To determine which particle will describe the smallest circle when projected with the same velocity perpendicular to a magnetic field, we can use the formula for the radius of the circular path of a charged particle moving in a magnetic field: \[ r = \frac{mv}{qB} \] Where: - \( r \) is the radius of the circular path, - \( m \) is the mass of the particle, - \( v \) is the velocity of the particle, - \( q \) is the charge of the particle, - \( B \) is the magnetic field strength. ### Step-by-Step Solution: 1. **Understand the Formula**: The radius \( r \) is directly proportional to the mass \( m \) of the particle and the velocity \( v \), and inversely proportional to the charge \( q \) and the magnetic field \( B \). Since \( v \), \( q \), and \( B \) are constant for this problem, we can simplify our analysis to focus on the mass of the particles. 2. **List the Particles and Their Masses**: - **Electron**: Mass \( m_e \approx 9.11 \times 10^{-31} \) kg - **Proton**: Mass \( m_p \approx 1.67 \times 10^{-27} \) kg - **Helium Positive Ion (He\(^+\))**: Mass \( m_{He^+} \approx 4 \times m_p \approx 6.68 \times 10^{-27} \) kg - **Helium Two Positive Ion (He\(^{++}\))**: Mass \( m_{He^{++}} \approx 4 \times m_p \approx 6.68 \times 10^{-27} \) kg 3. **Compare the Masses**: The electron has the smallest mass compared to the proton and the helium ions.

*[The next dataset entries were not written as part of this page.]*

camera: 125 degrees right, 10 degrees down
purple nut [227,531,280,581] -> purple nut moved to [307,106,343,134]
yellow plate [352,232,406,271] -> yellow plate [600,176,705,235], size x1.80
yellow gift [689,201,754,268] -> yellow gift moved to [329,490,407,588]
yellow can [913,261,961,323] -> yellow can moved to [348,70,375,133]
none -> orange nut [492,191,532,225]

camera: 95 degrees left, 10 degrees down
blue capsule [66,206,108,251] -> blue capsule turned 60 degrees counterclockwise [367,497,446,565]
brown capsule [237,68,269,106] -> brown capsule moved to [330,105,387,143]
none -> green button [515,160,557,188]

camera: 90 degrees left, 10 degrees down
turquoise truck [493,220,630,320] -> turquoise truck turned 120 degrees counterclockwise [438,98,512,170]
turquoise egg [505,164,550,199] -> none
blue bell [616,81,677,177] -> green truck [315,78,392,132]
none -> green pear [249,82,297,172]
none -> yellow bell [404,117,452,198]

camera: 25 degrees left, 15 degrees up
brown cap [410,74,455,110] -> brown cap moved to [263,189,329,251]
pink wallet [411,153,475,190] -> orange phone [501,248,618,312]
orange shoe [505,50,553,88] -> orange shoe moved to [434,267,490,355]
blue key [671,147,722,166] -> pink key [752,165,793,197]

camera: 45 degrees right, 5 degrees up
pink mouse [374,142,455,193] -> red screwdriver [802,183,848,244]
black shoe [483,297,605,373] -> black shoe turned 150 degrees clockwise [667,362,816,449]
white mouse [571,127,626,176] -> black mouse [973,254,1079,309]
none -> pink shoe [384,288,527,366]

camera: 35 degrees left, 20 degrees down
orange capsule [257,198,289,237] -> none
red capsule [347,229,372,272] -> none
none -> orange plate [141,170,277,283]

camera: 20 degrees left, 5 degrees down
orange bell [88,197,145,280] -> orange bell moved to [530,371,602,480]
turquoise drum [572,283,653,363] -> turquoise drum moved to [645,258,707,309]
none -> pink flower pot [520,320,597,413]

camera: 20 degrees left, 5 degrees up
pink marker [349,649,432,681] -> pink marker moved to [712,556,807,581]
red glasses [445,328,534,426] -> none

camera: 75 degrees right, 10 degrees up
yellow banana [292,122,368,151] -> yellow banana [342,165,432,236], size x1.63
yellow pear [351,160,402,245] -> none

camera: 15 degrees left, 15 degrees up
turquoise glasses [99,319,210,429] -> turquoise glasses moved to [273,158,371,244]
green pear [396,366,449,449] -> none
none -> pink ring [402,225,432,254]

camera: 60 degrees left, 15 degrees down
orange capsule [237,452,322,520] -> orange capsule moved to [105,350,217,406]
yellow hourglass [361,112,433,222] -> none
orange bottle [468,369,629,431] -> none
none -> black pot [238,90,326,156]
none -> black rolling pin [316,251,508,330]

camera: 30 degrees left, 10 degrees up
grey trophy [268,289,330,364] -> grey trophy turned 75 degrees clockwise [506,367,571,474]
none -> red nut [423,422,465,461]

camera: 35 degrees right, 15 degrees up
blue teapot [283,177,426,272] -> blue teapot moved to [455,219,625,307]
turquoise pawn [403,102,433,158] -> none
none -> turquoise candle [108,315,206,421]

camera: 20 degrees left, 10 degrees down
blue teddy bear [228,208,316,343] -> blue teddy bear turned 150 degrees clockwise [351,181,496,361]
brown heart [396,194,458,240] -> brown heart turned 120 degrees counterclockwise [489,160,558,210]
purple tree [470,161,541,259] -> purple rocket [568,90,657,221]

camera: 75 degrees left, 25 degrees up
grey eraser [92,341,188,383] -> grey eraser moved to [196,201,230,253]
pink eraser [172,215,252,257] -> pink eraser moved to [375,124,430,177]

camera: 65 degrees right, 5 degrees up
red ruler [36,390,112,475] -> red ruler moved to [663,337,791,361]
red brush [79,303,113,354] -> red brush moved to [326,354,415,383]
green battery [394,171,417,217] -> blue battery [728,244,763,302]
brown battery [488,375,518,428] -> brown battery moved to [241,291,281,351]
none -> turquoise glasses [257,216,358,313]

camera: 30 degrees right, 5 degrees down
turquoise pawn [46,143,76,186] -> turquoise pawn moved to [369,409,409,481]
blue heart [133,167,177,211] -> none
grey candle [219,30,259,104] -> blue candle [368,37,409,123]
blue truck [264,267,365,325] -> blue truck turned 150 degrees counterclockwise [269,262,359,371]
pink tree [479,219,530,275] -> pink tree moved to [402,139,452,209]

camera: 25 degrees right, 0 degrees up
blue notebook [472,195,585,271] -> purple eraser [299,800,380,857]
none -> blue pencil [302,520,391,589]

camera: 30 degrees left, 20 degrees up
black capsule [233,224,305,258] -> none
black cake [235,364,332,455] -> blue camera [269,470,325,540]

The smaller the mass, the smaller the radius of the circular path, since \( r \) is directly proportional to \( m \). 4. **Conclusion**: Since the electron has the smallest mass, it will describe the smallest circle when projected with the same velocity perpendicular to the magnetic field. ### Final Answer: The particle that will describe the smallest circle is the **electron**.